# Hallam Tower (holiday inn west) Sheffield



## frogex (Aug 18, 2013)

Hallam Tower former hotel closed down in 2004.

They have made it very hard to access inside the building by removing the ground floor and main stairs, although there is the the other stairs these are sealed.


----------



## Deranged09 (Aug 18, 2013)

Sounds like they went to a lot of trouble to keep it sealed
nice shots


----------



## flyboys90 (Aug 19, 2013)

Strange that they knocked the ground floor out,thanks for sharing.


----------



## hnmisty (Aug 24, 2013)

I've heard it's got a pretty hot security system, whether that's true or not I don't know! Taking out the stairs is a sneaky move. 

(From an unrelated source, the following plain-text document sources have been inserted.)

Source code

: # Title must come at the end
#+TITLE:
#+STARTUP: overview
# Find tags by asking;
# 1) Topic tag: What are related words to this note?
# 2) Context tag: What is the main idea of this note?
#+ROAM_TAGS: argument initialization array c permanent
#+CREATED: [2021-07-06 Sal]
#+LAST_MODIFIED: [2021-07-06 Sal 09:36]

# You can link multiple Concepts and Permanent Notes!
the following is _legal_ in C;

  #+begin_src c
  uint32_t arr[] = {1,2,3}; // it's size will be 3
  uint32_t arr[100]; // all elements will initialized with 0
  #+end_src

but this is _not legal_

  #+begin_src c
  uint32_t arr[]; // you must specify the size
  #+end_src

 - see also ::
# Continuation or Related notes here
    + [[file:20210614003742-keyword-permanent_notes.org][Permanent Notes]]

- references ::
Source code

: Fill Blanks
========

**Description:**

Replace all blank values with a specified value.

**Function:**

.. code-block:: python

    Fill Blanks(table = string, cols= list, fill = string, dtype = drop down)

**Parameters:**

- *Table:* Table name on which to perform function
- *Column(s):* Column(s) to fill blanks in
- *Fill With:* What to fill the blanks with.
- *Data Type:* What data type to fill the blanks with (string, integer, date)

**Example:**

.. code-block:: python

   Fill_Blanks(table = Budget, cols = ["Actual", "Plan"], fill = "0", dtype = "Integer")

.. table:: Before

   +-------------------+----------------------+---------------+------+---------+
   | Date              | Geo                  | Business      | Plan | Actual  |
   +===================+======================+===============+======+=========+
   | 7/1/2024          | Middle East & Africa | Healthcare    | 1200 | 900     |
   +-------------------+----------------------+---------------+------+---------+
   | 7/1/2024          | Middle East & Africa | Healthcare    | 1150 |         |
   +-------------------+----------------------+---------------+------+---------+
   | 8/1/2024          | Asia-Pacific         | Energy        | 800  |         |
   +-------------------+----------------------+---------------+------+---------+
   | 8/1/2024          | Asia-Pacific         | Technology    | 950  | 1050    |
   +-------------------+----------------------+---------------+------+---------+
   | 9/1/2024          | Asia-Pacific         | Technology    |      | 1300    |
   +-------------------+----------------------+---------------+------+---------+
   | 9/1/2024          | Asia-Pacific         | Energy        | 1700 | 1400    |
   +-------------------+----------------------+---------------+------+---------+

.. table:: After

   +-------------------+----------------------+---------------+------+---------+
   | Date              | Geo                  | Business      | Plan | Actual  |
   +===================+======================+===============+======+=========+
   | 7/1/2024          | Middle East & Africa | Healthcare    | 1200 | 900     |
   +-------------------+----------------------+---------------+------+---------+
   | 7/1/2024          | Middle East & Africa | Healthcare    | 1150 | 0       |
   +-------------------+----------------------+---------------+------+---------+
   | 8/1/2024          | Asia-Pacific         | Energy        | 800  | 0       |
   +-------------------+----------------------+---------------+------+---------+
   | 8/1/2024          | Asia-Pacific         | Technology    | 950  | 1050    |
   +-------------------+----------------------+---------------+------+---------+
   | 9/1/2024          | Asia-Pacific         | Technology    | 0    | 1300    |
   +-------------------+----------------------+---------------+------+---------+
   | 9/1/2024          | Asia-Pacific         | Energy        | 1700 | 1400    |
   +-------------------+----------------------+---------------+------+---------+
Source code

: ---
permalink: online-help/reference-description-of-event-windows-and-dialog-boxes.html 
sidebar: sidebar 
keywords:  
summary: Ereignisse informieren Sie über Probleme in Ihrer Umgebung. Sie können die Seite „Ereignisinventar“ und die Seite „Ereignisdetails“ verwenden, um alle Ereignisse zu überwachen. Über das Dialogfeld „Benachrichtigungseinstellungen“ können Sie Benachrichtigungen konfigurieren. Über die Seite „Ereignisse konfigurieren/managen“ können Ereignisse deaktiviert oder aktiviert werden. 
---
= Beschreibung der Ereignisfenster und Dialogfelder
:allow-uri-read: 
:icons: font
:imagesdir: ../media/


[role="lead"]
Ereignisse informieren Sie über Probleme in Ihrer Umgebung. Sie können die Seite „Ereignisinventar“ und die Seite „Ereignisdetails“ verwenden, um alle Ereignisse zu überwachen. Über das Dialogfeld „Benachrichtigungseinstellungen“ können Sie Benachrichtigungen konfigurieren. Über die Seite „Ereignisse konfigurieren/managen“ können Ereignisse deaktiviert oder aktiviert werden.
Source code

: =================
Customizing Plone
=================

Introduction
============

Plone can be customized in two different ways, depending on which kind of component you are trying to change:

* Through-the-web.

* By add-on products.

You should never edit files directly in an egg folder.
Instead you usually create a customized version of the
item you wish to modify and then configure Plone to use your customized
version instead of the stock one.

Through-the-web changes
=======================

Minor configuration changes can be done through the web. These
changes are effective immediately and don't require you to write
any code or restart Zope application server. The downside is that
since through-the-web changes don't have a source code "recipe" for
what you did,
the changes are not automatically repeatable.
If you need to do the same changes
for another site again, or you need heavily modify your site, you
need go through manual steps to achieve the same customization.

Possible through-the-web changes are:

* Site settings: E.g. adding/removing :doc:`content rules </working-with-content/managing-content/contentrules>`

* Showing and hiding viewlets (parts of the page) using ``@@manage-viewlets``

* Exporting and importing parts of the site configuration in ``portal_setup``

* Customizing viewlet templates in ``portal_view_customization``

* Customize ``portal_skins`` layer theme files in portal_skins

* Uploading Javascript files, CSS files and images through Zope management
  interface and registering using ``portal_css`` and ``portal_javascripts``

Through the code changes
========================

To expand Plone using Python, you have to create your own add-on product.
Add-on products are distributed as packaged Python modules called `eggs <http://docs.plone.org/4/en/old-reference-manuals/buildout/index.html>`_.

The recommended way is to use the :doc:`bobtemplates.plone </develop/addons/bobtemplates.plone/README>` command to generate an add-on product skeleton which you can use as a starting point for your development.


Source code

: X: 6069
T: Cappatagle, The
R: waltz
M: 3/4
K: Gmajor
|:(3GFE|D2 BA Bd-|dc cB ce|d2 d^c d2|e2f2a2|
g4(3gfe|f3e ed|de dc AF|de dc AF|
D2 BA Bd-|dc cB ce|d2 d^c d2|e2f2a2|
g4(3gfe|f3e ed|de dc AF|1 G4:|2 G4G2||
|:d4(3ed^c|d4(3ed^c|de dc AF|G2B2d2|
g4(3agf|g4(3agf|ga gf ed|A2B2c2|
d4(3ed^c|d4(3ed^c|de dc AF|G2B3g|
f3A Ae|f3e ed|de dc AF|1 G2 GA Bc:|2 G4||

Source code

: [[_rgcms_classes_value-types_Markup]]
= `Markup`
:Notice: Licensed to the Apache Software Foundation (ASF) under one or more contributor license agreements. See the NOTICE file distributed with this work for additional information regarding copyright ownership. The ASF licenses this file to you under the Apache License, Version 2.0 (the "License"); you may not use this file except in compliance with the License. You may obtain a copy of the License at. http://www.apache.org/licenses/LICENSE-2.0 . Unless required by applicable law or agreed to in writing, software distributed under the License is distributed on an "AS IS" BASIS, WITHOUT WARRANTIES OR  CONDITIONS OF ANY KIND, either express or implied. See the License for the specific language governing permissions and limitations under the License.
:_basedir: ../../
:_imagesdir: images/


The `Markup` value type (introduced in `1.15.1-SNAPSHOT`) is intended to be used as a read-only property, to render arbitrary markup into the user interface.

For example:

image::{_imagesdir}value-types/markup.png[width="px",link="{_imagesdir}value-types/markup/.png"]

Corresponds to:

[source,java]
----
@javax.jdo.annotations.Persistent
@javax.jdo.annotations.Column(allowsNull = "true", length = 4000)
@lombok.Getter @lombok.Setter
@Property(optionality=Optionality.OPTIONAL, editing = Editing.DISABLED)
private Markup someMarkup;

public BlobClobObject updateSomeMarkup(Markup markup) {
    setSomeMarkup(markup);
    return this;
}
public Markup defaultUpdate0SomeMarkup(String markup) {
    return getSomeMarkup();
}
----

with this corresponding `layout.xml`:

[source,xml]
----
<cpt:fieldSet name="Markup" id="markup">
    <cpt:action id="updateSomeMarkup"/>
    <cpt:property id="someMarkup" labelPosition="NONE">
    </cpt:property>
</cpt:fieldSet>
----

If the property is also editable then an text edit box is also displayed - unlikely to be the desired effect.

It always amazes me that they were allowed to build it, talk about being out of place with its surroundings!


----------



## Catmandoo (Aug 25, 2013)

That's random! 
That's a lot of effort to keep one out.


----------



## Catmandoo (Aug 25, 2013)

Some more info on what they did 
http://www.sheffieldlibdems.org.uk/2013/02/03/lib-dems-urge-action-on-hallam-tower/


----------



## UrbanX (Aug 27, 2013)

Oooh, that looks like a challenge to me  
Cheers for the external shots!


----------



## Mickelmas (Aug 28, 2013)

Ive been inside here a few years ago, unfortunately I were too late, the contractors (Hague) have stripped out all the rooms, the main decrotive staircase, on all the floors, many have holes in them making the building very unsafe to explore, I did get some great nite shots from the roof though


----------



## smoke (Sep 29, 2013)

UrbanX said:


> Oooh, that looks like a challenge to me
> Cheers for the external shots!



agree with you on that X doesn't look hard to climb it to the 1st floor


----------